Later the expenditures will lead to day to day expenses and yearly expenditures when the
company is up and running.

Question 8
Illustrate the Build-measure-Learn feedback loop of your business for the first year. Refer to the
lean start-up book summary (The diagram of page 16).

Answer:

The Build-Measure-Learn mechanism is a feedback loop that is said to be one of the Lean
Startup methodology's main components. Its mission is to transform unknowns, expectations,
and risks into information or "sure things" that will ultimately lead organizations and businesses
forward. The Build-Measure-Learn feedback loop is a strategy for recognizing when you've
made a mistake until it's too late to transform regression into eventual success. Measure-Build-
Measure-Build-Measure-Measure- While it can seem simple, learning has proven to be a game-
changing strategy for companies that historically produced goods without soliciting feedback
from potential consumers. Companies would sometimes strike it rich, but many would end up
creating complex goods that no one desired. Build-Measure-Learn is an evolutionary, iterative
methodology that combines expectation with experience and certainty, improving on the "just do
it" strategy. Since the model is called "Build-Measure-Learn," if you follow the steps in that
order and start at the "Build" level, you will be disappointed. Instead, it's critical to begin with a
stage of preparation. The first step is to identify the hypothesis you want to test as well as the
knowledge you'll need to acquire. This is accomplished by formulating a hypothesis – a guess of
what will occur during the experiment. Next, determine what you'll need to calculate in order to
validate your theory, and how you'll go about collecting evidence. Data can be collected by
interviews, polls, website analytics, and advanced software systems, and the BADIR process can
assist you in structuring the research. The goal is to create a Minimum Viable Product (MVP).

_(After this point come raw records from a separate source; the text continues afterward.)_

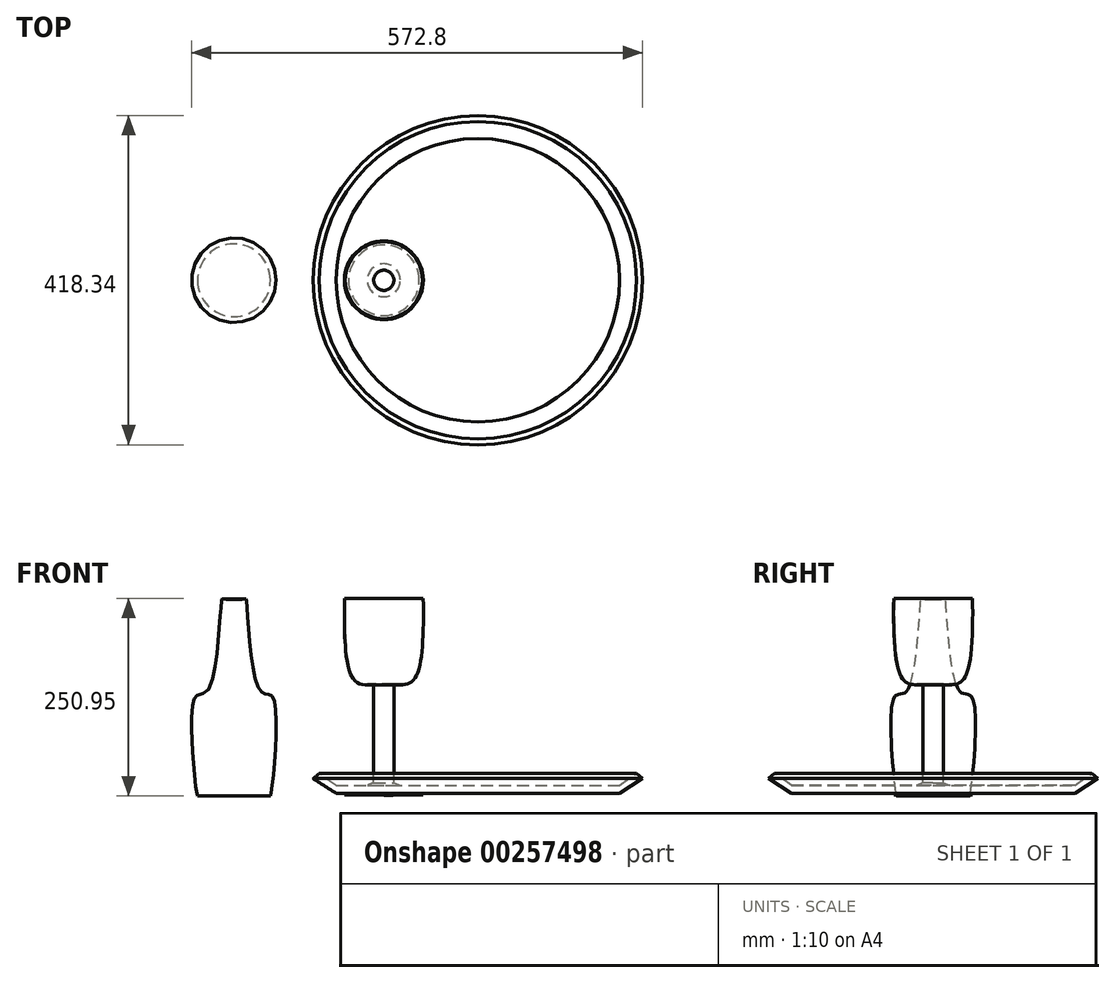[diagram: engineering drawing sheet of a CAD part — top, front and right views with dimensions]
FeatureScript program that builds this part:
annotation { "Feature Type Name" : "Feature", "Feature Type Description" : "" }
export const myFeature = defineFeature(function(context is Context, id is Id, definition is map)
    precondition{}
    {
        {
            var Q0;
            Q0=qCreatedBy(makeId("Front.planeOp"),FACE);
            var sketch = newSketch(context, id + "F0", { "sketchPlane" : qUnion([Q0])});
            skLineSegment(sketch, "E0", {"start": v(0, 109.46) * mm, "end": v(0, -140.54) * mm});
            skLineSegment(sketch, "E1", {"start": v(0, 109.46) * mm, "end": v(50, 109.46) * mm});
            skFitSpline(sketch, "E2", {"points": [v(50, 109.46) * mm, v(38.12, 6.24) * mm, v(12.8, 0) * mm], "startDerivative": vector(3.26, -204.88) * mm, "endDerivative": vector(-96.43, 7.01) * mm});
            skLineSegment(sketch, "E3", {"start": v(12.8, 0) * mm, "end": v(12.8, -124.66) * mm});
            skLineSegment(sketch, "E4", {"start": v(12.8, -124.66) * mm, "end": v(50, -140.28) * mm});
            skLineSegment(sketch, "E5", {"start": v(50, -140.28) * mm, "end": v(0, -140.54) * mm});
            skLineSegment(sketch, "E6", {"start": v(12.8, 0) * mm, "end": v(0, 0) * mm});
            skSolve(sketch);
        }
        {
            var Q0;
            Q0=makeQuery(id+"F0.imprint","IMPRINT",FACE,{"disambiguationData":[TD([[makeQuery(id+"F0.imprint","IMPRINT",EDGE,{"derivedFrom":sQuery(id+"F0.wireOp",EDGE,"E0")}),1.0]])]});
            var Q1;
            Q1=sQuery(id+"F0.wireOp",EDGE,"E0");
            revolve(context, id + "F1", {"entities" : qUnion([Q0]), "axis" : qUnion([Q1]), "revolveType" : RevolveType.FULL});
        }
        {
            var Q0;
            Q0=makeQuery(id+"F1.opRevolve","SWEPT_FACE",FACE,{"disambiguationData":[OSD([sQuery(id+"F0.wireOp",EDGE,"E1")])]});
            shell(context, id + "F2", {"entities" : qUnion([Q0]), "thickness" : 1 * mm});
        }
        {
            var Q0;
            Q0=makeQuery(id+"F0.imprint","IMPRINT",FACE,{"disambiguationData":[TD([[makeQuery(id+"F0.imprint","IMPRINT",EDGE,{"derivedFrom":sQuery(id+"F0.wireOp",EDGE,"E3")}),-1.0]])]});
            var Q1;
            Q1=sQuery(id+"F0.wireOp",EDGE,"E0");
            revolve(context, id + "F3", {"operationType" : NewBodyOperationType.ADD, "entities" : qUnion([Q0]), "axis" : qUnion([Q1]), "revolveType" : RevolveType.FULL});
        }
        {
            var Q0;
            Q0=qCreatedBy(makeId("Front.planeOp"),FACE);
            var sketch = newSketch(context, id + "F4", { "sketchPlane" : qUnion([Q0])});
            skLineSegment(sketch, "E7", {"start": v(-190.4, -141.5) * mm, "end": v(-190.4, 108.5) * mm});
            skFitSpline(sketch, "E8", {"points": [v(-190.4, 108.5) * mm, v(-175.73, 108.5) * mm, v(-175.08, 108.5) * mm, v(-157.14, -7.86) * mm, v(-140.84, -16.34) * mm, v(-144.13, -141.5) * mm, v(-144.42, -141.5) * mm], "startDerivative": vector(160.21, -8.1) * mm, "endDerivative": vector(-16.76, 14.37) * mm});
            skLineSegment(sketch, "E9", {"start": v(-190.4, -141.5) * mm, "end": v(-144.13, -141.5) * mm});
            skSolve(sketch);
        }
        {
            var Q0;
            {var subQ0=sQuery(id+"F4.wireOp",EDGE,"E7");Q0=makeQuery(id+"F4.imprint","IMPRINT",FACE,{"disambiguationData":[TD([[makeQuery(id+"F4.imprint","IMPRINT",EDGE,{"derivedFrom":subQ0}),-1.0]])]});}
            var Q1;
            Q1=sQuery(id+"F4.wireOp",EDGE,"E7");
            revolve(context, id + "F5", {"entities" : qUnion([Q0]), "axis" : qUnion([Q1]), "revolveType" : RevolveType.FULL});
        }
        {
            var Q0;
            Q0=qCreatedBy(makeId("Front.planeOp"),FACE);
            var sketch = newSketch(context, id + "F6", { "sketchPlane" : qUnion([Q0])});
            skLineSegment(sketch, "E10", {"start": v(119.44, -138.1) * mm, "end": v(119.44, -128.1) * mm});
            skLineSegment(sketch, "E11", {"start": v(119.44, -128.1) * mm, "end": v(299.44, -128.1) * mm});
            skLineSegment(sketch, "E12", {"start": v(299.44, -128.1) * mm, "end": v(320.97, -112.97) * mm});
            skLineSegment(sketch, "E13", {"start": v(320.97, -112.97) * mm, "end": v(328.6, -119.42) * mm});
            skLineSegment(sketch, "E14", {"start": v(119.44, -138.1) * mm, "end": v(299.44, -138.1) * mm});
            skLineSegment(sketch, "E15", {"start": v(299.44, -138.1) * mm, "end": v(328.6, -119.42) * mm});
            skSolve(sketch);
        }
        {
            var Q0;
            Q0=makeQuery(id+"F6.imprint","IMPRINT",FACE,{"disambiguationData":[TD([[makeQuery(id+"F6.imprint","IMPRINT",EDGE,{"derivedFrom":sQuery(id+"F6.wireOp",EDGE,"E10")}),-1.0]])]});
            var Q1;
            Q1=sQuery(id+"F6.wireOp",EDGE,"E10");
            revolve(context, id + "F7", {"operationType" : NewBodyOperationType.ADD, "entities" : qUnion([Q0]), "axis" : qUnion([Q1]), "revolveType" : RevolveType.FULL});
        }
    });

(MVP) – Minimum Viable Product (MVP) – the smallest product that helps you to test your
theory. It may be a fully functional prototype, a simple commercial, or a landing page. It may be
a slideshow, a mock brochure, a sample datasets, a storyboard, or a video that demonstrates what
you have to sell. Whatever MVP you chose, it must demonstrate only enough core features to
pique the attention of early adopters – those who will most likely choose to purchase the product
as soon as it becomes available. Take a look at the findings you got in Step 2 and compare them
to the ones you got in Step 1. What happens in fact according to your hypothesis? Is there
enough traction in your concept to keep it going? Is there evidence that you'll be able to create a
long-term market around your product or service based on the data? By the time you get to this
point, you'll be able to make informed, data-driven business decisions about what to do next.

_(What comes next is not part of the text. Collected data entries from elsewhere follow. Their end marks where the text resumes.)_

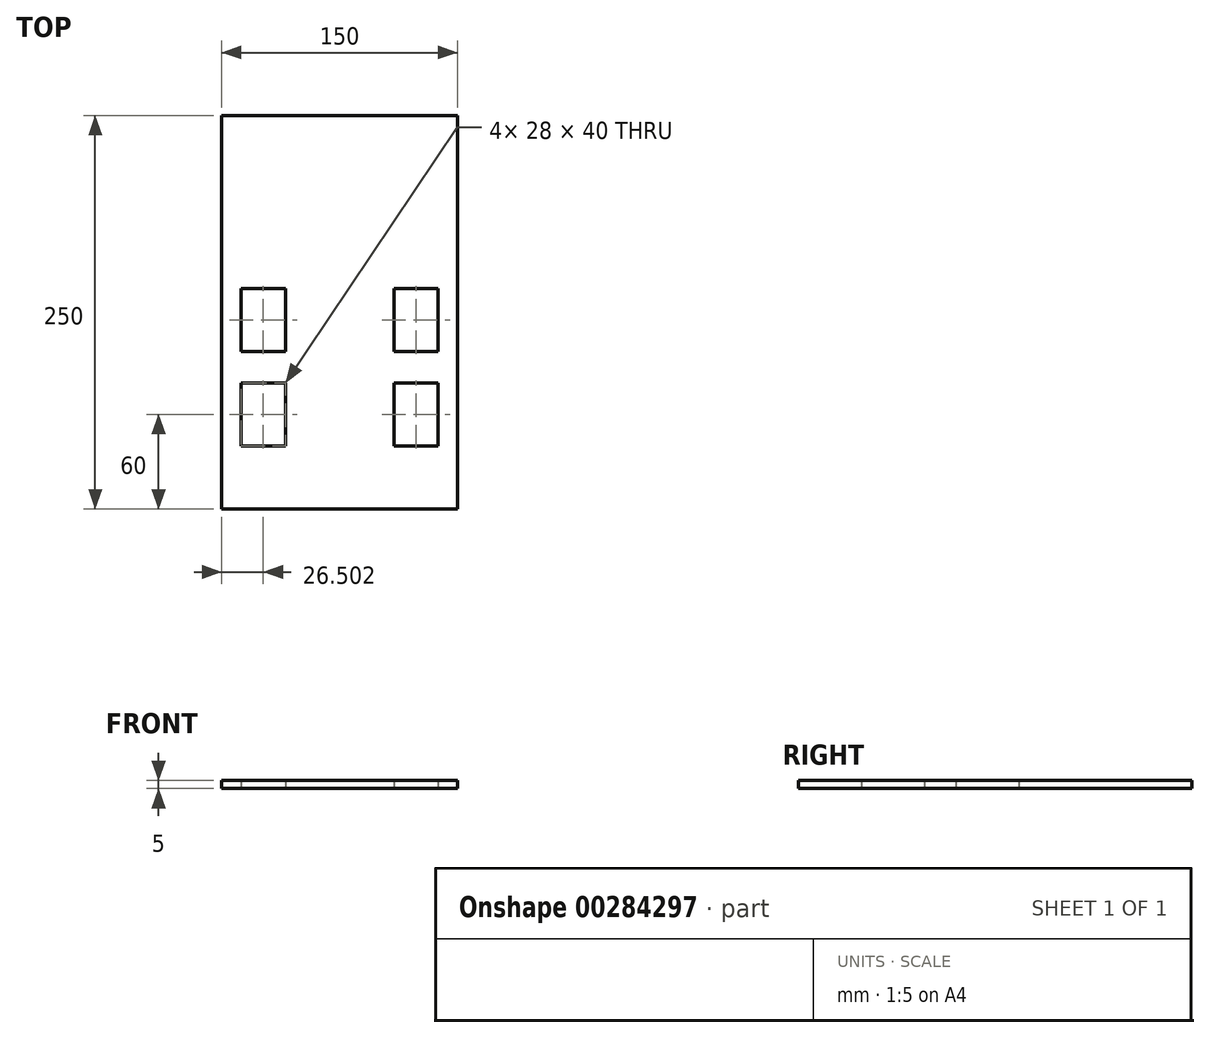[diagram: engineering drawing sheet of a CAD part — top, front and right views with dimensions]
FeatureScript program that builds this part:
annotation { "Feature Type Name" : "Feature", "Feature Type Description" : "" }
export const myFeature = defineFeature(function(context is Context, id is Id, definition is map)
    precondition{}
    {
        {
            var Q0;
            Q0=qCreatedBy(makeId("Top.planeOp"),FACE);
            var sketch = newSketch(context, id + "F0", { "sketchPlane" : qUnion([Q0])});
            skPoint(sketch, "E0.end.orphan", {"position": v(-58.89, 233.8) * mm});
            skPoint(sketch, "E1.start.orphan", {"position": v(-58.89, 206.99) * mm});
            skPoint(sketch, "E2.start.orphan", {"position": v(262.9, 233.8) * mm});
            skPoint(sketch, "E3.end.orphan", {"position": v(262.9, 180.17) * mm});
            skPoint(sketch, "E4.right.end.orphan", {"position": v(-58.89, 180.17) * mm});
            skLineSegment(sketch, "E5", {"start": v(-100.53, 59.03) * mm, "end": v(-100.53, -190.97) * mm});
            skLineSegment(sketch, "E6", {"start": v(-100.53, 59.03) * mm, "end": v(49.47, 59.03) * mm});
            skLineSegment(sketch, "E7", {"start": v(49.47, 59.03) * mm, "end": v(49.47, -190.97) * mm});
            skLineSegment(sketch, "E8", {"start": v(-100.53, -190.97) * mm, "end": v(49.47, -190.97) * mm});
            skLineSegment(sketch, "E9", {"start": v(-88.03, -150.97) * mm, "end": v(-100.53, -150.97) * mm});
            skLineSegment(sketch, "E10", {"start": v(-100.53, -150.97) * mm, "end": v(-88.03, -150.97) * mm});
            skPoint(sketch, "E11.start.orphan", {"position": v(-25.53, -190.97) * mm});
            skPoint(sketch, "E12.orphan", {"position": v(24.47, -150.97) * mm});
            skPoint(sketch, "E13.end.orphan", {"position": v(49.47, -150.97) * mm});
            skPoint(sketch, "E13.start.orphan", {"position": v(36.97, -150.97) * mm});
            skLineSegment(sketch, "E14", {"start": v(-88.03, -150.97) * mm, "end": v(-88.03, -110.97) * mm});
            skLineSegment(sketch, "E15", {"start": v(36.97, -150.97) * mm, "end": v(36.97, -110.97) * mm});
            skLineSegment(sketch, "E16", {"start": v(-88.03, -110.97) * mm, "end": v(-60.03, -110.97) * mm});
            skLineSegment(sketch, "E17", {"start": v(36.97, -110.97) * mm, "end": v(8.97, -110.97) * mm});
            skLineSegment(sketch, "E18", {"start": v(8.97, -110.97) * mm, "end": v(8.97, -150.97) * mm});
            skLineSegment(sketch, "E19", {"start": v(8.97, -150.97) * mm, "end": v(36.97, -150.97) * mm});
            skLineSegment(sketch, "E20", {"start": v(-60.03, -110.97) * mm, "end": v(-60.03, -150.97) * mm});
            skLineSegment(sketch, "E21", {"start": v(-60.03, -150.97) * mm, "end": v(-88.03, -150.97) * mm});
            skLineSegment(sketch, "E22", {"start": v(-88.03, -150.97) * mm, "end": v(-60.03, -150.97) * mm});
            skLineSegment(sketch, "E23", {"start": v(-88.03, -90.97) * mm, "end": v(-60.03, -90.97) * mm});
            skLineSegment(sketch, "E24", {"start": v(-88.03, -90.97) * mm, "end": v(-88.03, -50.97) * mm});
            skLineSegment(sketch, "E25", {"start": v(-88.03, -50.97) * mm, "end": v(-60.03, -50.97) * mm});
            skLineSegment(sketch, "E26", {"start": v(-60.03, -50.97) * mm, "end": v(-60.03, -90.97) * mm});
            skLineSegment(sketch, "E27", {"start": v(8.97, -90.97) * mm, "end": v(36.97, -90.97) * mm});
            skLineSegment(sketch, "E28", {"start": v(8.97, -90.97) * mm, "end": v(8.97, -50.97) * mm});
            skLineSegment(sketch, "E29", {"start": v(8.97, -50.97) * mm, "end": v(36.97, -50.97) * mm});
            skLineSegment(sketch, "E30", {"start": v(36.97, -50.97) * mm, "end": v(36.97, -90.97) * mm});
            skLineSegment(sketch, "E31", {"start": v(36.97, -150.97) * mm, "end": v(8.97, -150.97) * mm});
            skSolve(sketch);
        }
        {
            var Q0;
            {var subQ1=sQuery(id+"F0.wireOp",EDGE,"E6");Q0=makeQuery(id+"F0.imprint","IMPRINT",FACE,{"disambiguationData":[TD([[makeQuery(id+"F0.imprint","IMPRINT",EDGE,{"derivedFrom":subQ1}),-1.0]])]});}
            extrude(context, id + "F1", {"entities" : qUnion([Q0]), "depth" : 5 * mm});
        }
    });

Then there are two options for moving forward: Never give up: Since your intuition was right,
you intend to continue with the same objectives. To continually develop and refine your idea,
you replay the feedback loop. Pivot: Even though the experiment disproved your hypothesis,
you've learned a lot about what doesn't work. You can restart the loop by resetting or correcting
your course, then using what you've learned to test new hypotheses and conduct different
experiments. During early cycles, Build-Measure-Learn often produces bad news. You may have
to pivot a few times before you can keep going. This is due to the fact that you're experimenting
early in the production process, before you have a full understanding of what consumers expect
and before the product has any value-adding functionality. Pivoting may be demoralizing, but
keep in mind that it's an essential part of the Build-Measure-Learn process. Any missed or
underwhelming MVP represents an opportunity to improve and develop, as well as a chance to
recommit to the feedback loop. The success of Build-Measure-Learn – and of building a
company in general – requires flexibility and the ability to persevere. This is where the "runway"
– the amount of funding you have available from investors – comes into play. If your runway is
limited, you can only have enough time to test a few ideas before running out of money. You'll
get a lot of time to pivot if the runway is longer.